Experimental investigation on kinetic behavior of the deformation-induced α→β transformation during hot working of Ti–6Al–2Zr–1Mo–1V alloy below the β-transus

Abstract

Hot compression test was performed on Ti–6Al–2Zr–1Mo–1V alloy below the β-transus (Tβ) with the temperature range of 940–970 °C. Microstructural evolution, especially on the equiaxed primary α phase (αp), was characterized by scanning electron microscope (SEM), electron backscatter diffraction (EBSD) and transmission electron microscope (TEM). The results showed that the αp could transform into β during hot deformation at α+β two-phase region, i.e., deformation-induced transformation of α→β (DIT). DIT, as an additional softening mechanism, caused the unusual stress response on the flow curves, which was reflected by the fact of the steady stress (σst)<initial yield stress (σ0.2).
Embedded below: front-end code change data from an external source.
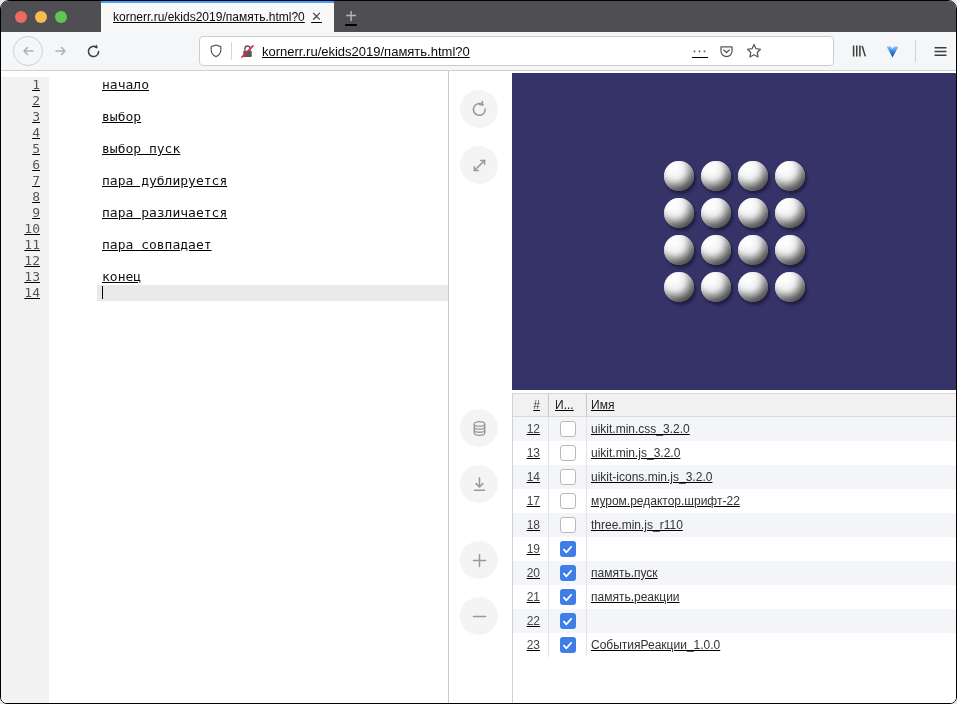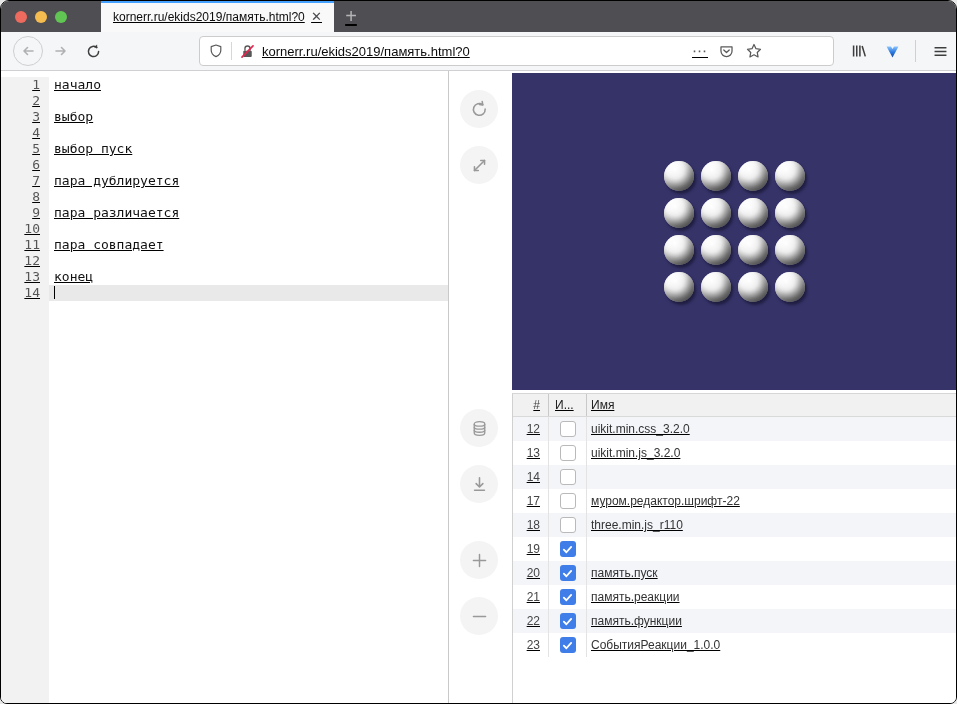--- a/index.html
+++ b/index.html
@@ -43,21 +43,21 @@
   .content { flex:1; display:flex; min-height:0; }
 
   
   .editor { width:448px; flex:none; display:flex; background:#fff;
     border-right:1px solid #c9c9c9; font-family:"DejaVu Sans Mono", monospace;
     font-size:13px; line-height:16px; padding-top:6px; position:relative; }
   .gutter { width:48px; flex:none; background:#f2f2f2; text-align:right;
     color:#555; padding-right:9px; }
   .codearea { flex:1; min-width:0; }
   .ln { height:16px; }
-  .code-line { height:16px; color:#111; padding-left:5px; white-space:pre; }
+  .code-line { height:16px; color:#111; padding-left:5px; white-space:pre;margin-left:48px; }
   .code-line.active { background:#e9e9e9; }
   .cursor { display:inline-block; width:1px; height:13px; background:#000;
     vertical-align:middle; margin-top:-2px; }
 
   
   .toolcol { width:63px; flex:none; position:relative; background:#fff; }
   .roundbtn { position:absolute; left:11px; width:38px; height:38px; border-radius:50%;
     background:#f4f4f4; display:flex; align-items:center; justify-content:center; }
 
   
@@ -295,20 +295,21 @@
               <div class="c-chk">
                 <span class="chk off"></span>
               </div>
               <div class="c-name">uikit.min.js_3.2.0</div>
             </div>
             <div class="t-row striped">
               <div class="c-num">14</div>
               <div class="c-chk">
                 <span class="chk off"></span>
               </div>
+              <div class="c-name">uikit-icons.min.js_3.2.0</div>
             </div>
             <div class="t-row">
               <div class="c-num">17</div>
               <div class="c-chk">
                 <span class="chk off"></span>
               </div>
               <div class="c-name">муром.редактор.шрифт-22</div>
             </div>
             <div class="t-row striped">
               <div class="c-num">18</div>
@@ -351,21 +352,20 @@
             </div>
             <div class="t-row striped">
               <div class="c-num">22</div>
               <div class="c-chk">
                 <span class="chk on">
                   <svg width="11" height="11" viewBox="0 0 12 12">
                     <path d="M2 6.2 L4.8 9 L10 3.2" stroke="#fff" stroke-width="2" fill="none" stroke-linecap="round" stroke-linejoin="round"></path>
                   </svg>
                 </span>
               </div>
-              <div class="c-name">память.функции</div>
             </div>
             <div class="t-row">
               <div class="c-num">23</div>
               <div class="c-chk">
                 <span class="chk on">
                   <svg width="11" height="11" viewBox="0 0 12 12">
                     <path d="M2 6.2 L4.8 9 L10 3.2" stroke="#fff" stroke-width="2" fill="none" stroke-linecap="round" stroke-linejoin="round"></path>
                   </svg>
                 </span>
               </div>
The fraction of transformed αp was influenced by various hot working parameters (such as temperature, strain and strain rate). Even complete dissolution of αp was present in some cases, indicating a premature Tβ during straining. The DIT is considered as a displacive nucleation and diffusion-controlled growth process. Its mechanism can currently be divided into two types: internal penetration of αp and α/β interface migration. The αp particles with higher favorable orientation preferentially undergo phase transformation. A kinetic model based on the transformed αp fraction (ωαp(t)) during DIT was developed by taking into account the thermal activation contribution (corresponding to heating duration) and mechanical driving force contribution (corresponding to deformation). The model was fitted to the ωαp(t) as a sigmoidal function of time (t) based on the classical Johnson–Mehl–Avrami (JMA) equation. Such a quantitative kinetic model for DIT can be used to accurately tailor the required balance between αp and β in Ti–6Al–2Zr–1Mo–1V alloy during hot working.